Already, we can say that Sundays – “The Day of the Lord” – are the “Weekly Passover or Easter” and therefore, a living grafting into the central nucleus of the mystery of Christ throughout the whole year; but then the Weeks (33 and 34) develop through an intense and continued recourse to the Bible the deepening of small cycles of the mystery of Christ, offering these to the meditation of the faithful in order that this may become a stimulus to the action in the Church and in the world.

 

 

Liturgical Colors

Liturgies celebrated during the different seasons of the liturgical year have distinctive music and specific readings, prayers, and rituals. All of these work together to reflect the spirit of the particular season. The colors of the vestments that the priest wears during the liturgy also help express the character of the mysteries being celebrated.

 

White, the color of joy and victory, is used for the seasons of Easter and Christmas. It is also used for the feasts of Our Lord, for feasts of Mary, the angels, and for saints who are not martyrs.
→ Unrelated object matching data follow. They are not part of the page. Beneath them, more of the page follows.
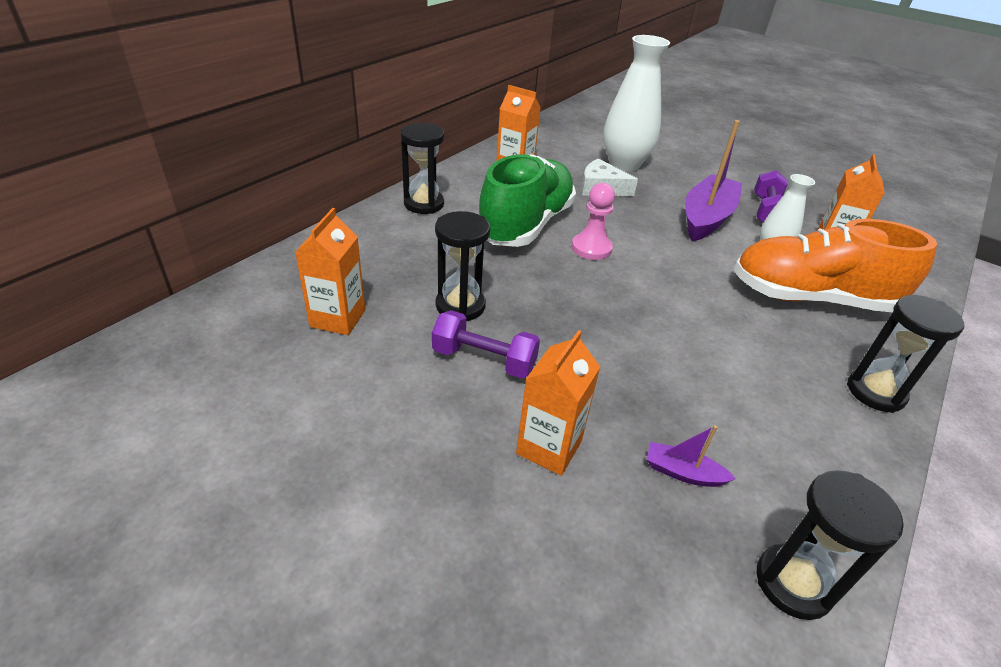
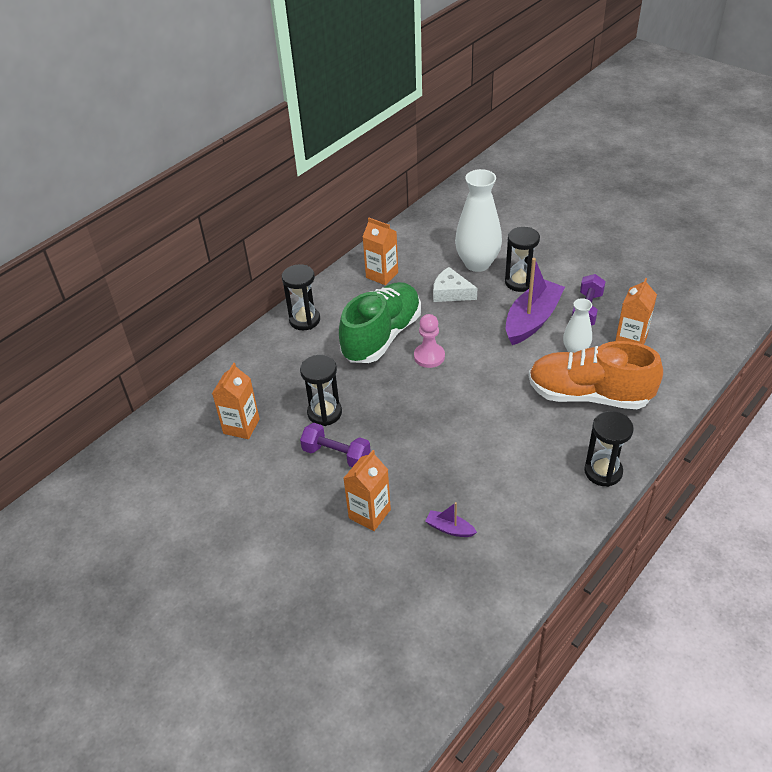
camera: 10 degrees right, 5 degrees up
black hourglass [757,470,904,620] -> black hourglass moved to [505,227,540,292]

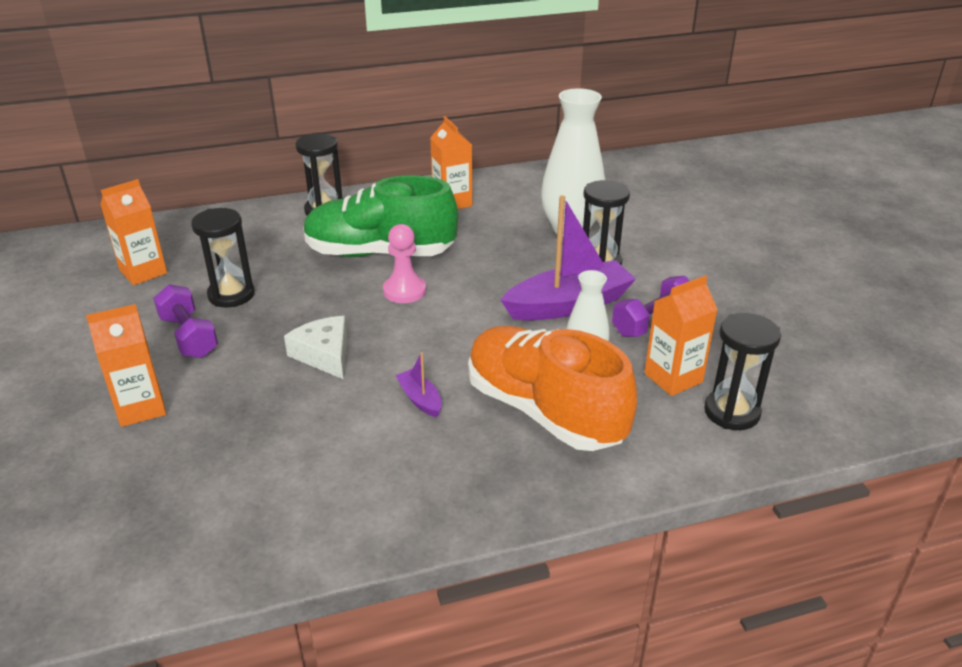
camera: 30 degrees right, 10 degrees down
green shoe [339,282,421,363] -> green shoe turned 150 degrees counterclockwise [303,175,458,257]
purple boat [425,502,477,537] -> purple boat moved to [395,352,442,418]
white cheese [433,267,477,302] -> white cheese moved to [284,316,347,379]
black hourglass [584,411,634,487] -> black hourglass moved to [704,313,781,430]

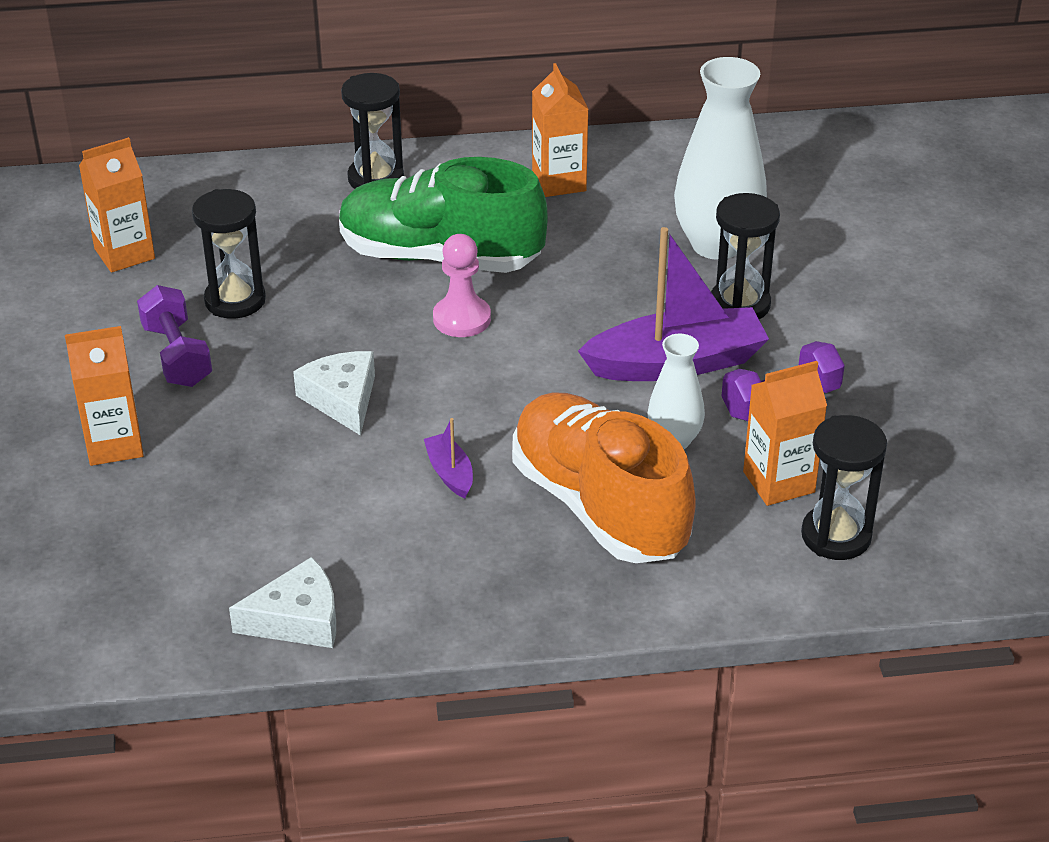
camera: 10 degrees right, 5 degrees up
none -> white cheese [229,557,336,648]

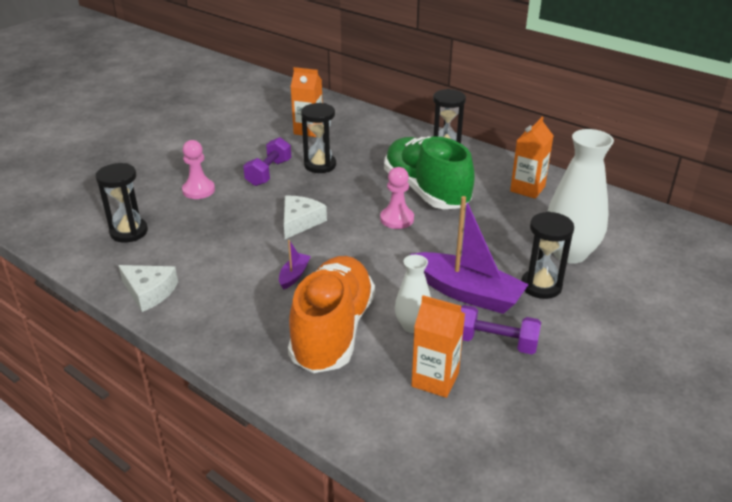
camera: 45 degrees right, 5 degrees down
orange carton [65,326,144,466] -> pink pawn [182,140,215,199]
black hourglass [801,415,887,560] -> black hourglass moved to [96,163,148,242]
Gold may also be used on solemn occasions.

 

Red (the color of blood) is used on days when we celebrate the passion of Jesus on Passion Sunday and Good Friday. It is also used for the birthday feasts of the apostles and evangelists and for the celebrations of martyrs. Red (the color of fire) recalls the Holy Spirit and is used on Pentecost and for the sacrament of Confirmation.

 

Green, seen everywhere in plants and trees, symbolizes life and hope and is used during Ordinary Time.

 

The colors violet or purple in Advent help us to remember that we are preparing for the coming of Christ. Lent, the season of penance and renewal, also uses the colors violet or purple.

 

Rose may be used on the Third Sunday of Advent, Gaudete Sunday, and on the Fourth Sunday of Lent, Laetare Sunday. It expresses the joy of anticipation for Christmas and Easter, respectively.